What issue might the Catholic Church bring up next in its war on women, or sex, or whatever it is that those allegedly celibate people want to deny everyone else because for some reason they swore it off?
Well, how about letting a woman continue her birth control pills while she's an inpatient in a Catholic hospital? Up to now, apparently there's no problem with it. At the risk of giving the anti-sex faction an idea, I'm going to suggest here that we have a reply in opposition ready.
I went into medical practice with my father 33 years ago. He was an internist and clinical cardiologist; I'm a non-invasive cardiologist which is about the same thing. We both did a lot of primary care for adults. Some time before I joined him in practice, I asked what happened if a lady who was on birth control pills went into the Catholic hospital where he admitted all his patients. Was there any problem continuing them? (When someone goes into the hospital, they want all home medicines that are going to be continued to be ordered by the admitting doctor, dispensed from the hospital's pharmacy, and carried to the bedside by the nurse. In general, that's a good way to do things -- it keeps everyone 'on the same page' as far as what medicines the patient is getting.) Anyway, my father assured me, "Oh, that's no problem." That was some time in the 1970's. As it happened, in my 33 years in practice, the matter never came up for my patients, even though we both used that Catholic hospital. Most of my patients were well past the age it would be a consideration. But I think it must have come up occasionally for my father, who practiced back in the days when people would go into the hospital for a few days of testing -- things that now would be done as an outpatient.
It might be a problem now, or soon. The same people who (suddenly) don't want to pay for their employees' birth control pills might soon get a bug in their bonnet about not letting ladies continue the same pills while they're an inpatient under a 'Catholic roof.' The group it would likely hit hardest would be young psychiatric inpatients. But anyone -- or any woman -- could be affected. What if someone is involved in an accident and has trauma that seems to be mild. At least occasionally, it's prudent to keep such folks in the hospital overnight. Imagine the conversation:
"And what medicines were you on at home, ma'am?"

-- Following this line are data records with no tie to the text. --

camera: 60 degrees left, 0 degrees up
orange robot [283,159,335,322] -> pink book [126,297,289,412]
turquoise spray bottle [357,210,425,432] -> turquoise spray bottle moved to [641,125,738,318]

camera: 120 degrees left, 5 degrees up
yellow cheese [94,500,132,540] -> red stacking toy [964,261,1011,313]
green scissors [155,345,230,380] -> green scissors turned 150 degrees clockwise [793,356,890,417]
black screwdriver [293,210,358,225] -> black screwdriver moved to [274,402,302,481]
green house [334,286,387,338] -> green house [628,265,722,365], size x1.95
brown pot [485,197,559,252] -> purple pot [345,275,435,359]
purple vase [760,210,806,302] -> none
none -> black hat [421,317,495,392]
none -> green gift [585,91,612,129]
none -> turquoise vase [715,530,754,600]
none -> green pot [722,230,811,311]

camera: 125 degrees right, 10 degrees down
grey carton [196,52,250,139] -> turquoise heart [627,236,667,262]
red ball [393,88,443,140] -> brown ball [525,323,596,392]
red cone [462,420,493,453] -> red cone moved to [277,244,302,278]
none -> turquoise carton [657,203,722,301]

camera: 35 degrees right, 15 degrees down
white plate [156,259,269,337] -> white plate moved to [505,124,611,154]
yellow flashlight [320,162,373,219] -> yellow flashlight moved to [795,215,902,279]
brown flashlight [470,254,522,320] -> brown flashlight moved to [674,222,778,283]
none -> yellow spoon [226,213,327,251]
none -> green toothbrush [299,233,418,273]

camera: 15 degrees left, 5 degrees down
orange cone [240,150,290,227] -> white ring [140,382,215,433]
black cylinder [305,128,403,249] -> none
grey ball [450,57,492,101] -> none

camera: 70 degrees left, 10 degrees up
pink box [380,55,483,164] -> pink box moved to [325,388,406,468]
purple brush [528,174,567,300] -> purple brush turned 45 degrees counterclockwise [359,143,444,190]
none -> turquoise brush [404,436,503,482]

"Oh, just my birth control pills. Come to think of it, I'll need my pill tonight. Do they have my kind in the pharmacy here?"
"No. We don't keep any birth control pills in the pharmacy here. We're a Catholic facility. It's a matter of policy."
"Well, I guess I could get my husband to bring mine from home."
Will the answer be, "Oh, that's fine. Just have him bring them to the nurse's station so we can make sure what kind and dose they are and enter it on your medications list."?
Or will it be, "No, we can't allow you to take them here."?
Remember, the lady may not even have chosen this hospital; it may have been forced on her by the situation. If the best and nearest trauma hospital happens to be a Catholic hospital, that's where the ambulance should take her.
One way a similar issue has already come up is in rape cases. When a woman turns up in an emergency room after a rape, the usual treatment includes a dose of Plan B. In New Haven, where I went to medical school, there are two main hospitals -- the university hospital and a Catholic hospital. I had rotations in both as a medical student. The Catholic hospital was about a ten minute bike ride from the medical school and the university hospital -- ten minutes when I was in my twenties. The issue of whether Catholic hospital had to dispense Plan B for a rape victim who was brought into their ER came up. This story from the Newspaper of the Roman Catholic Archdiocese of Hartford seems to sum up how it shook out in 2007.
http://www.catholictranscript.org/...
In Connecticut they made a new law that the hospitals indeed had to dispense emergency contraception, after getting a negative pregnancy test. (If a woman tests pregnant 24 hours after a rape, she was probably already pregnant. I'm pretty sure it takes several days after conception for any of the tests to turn positive.) If the victim is pregnant, Plan B isn't appropriate anyway -- it's time to think about an abortion.
But note that the Archbishop in Hartford, back in 2007, still seemed to reserve the right to argue further if it could be shown that Plan B actually can cause an abortion. That just might be why the anti-sex crowd is now looking for ways -- scientific or with propaganda -- to convince people that Plan B does indeed cause abortions.
If I remember correctly, Joe Lieberman weighed in on this, maintaining that it would have been OK for the Catholic hospital in New Haven to tell a rape victim to go to the other hospital to get Plan B. Even if she didn't have transportation. It's maybe a 20 minute walk, through some iffy neighborhoods, and Plan B works better the sooner you take it. Somehow that seems like Holy Joe, telling rape victims to take a hike.
As for having a reply ready, I don't have any really catchy sound bite. The best I could come up with is, "Just because I'm under a "Catholic" roof, does your Catholic conscience override mine? It's your roof (do roofs have consciences?) but it's my body."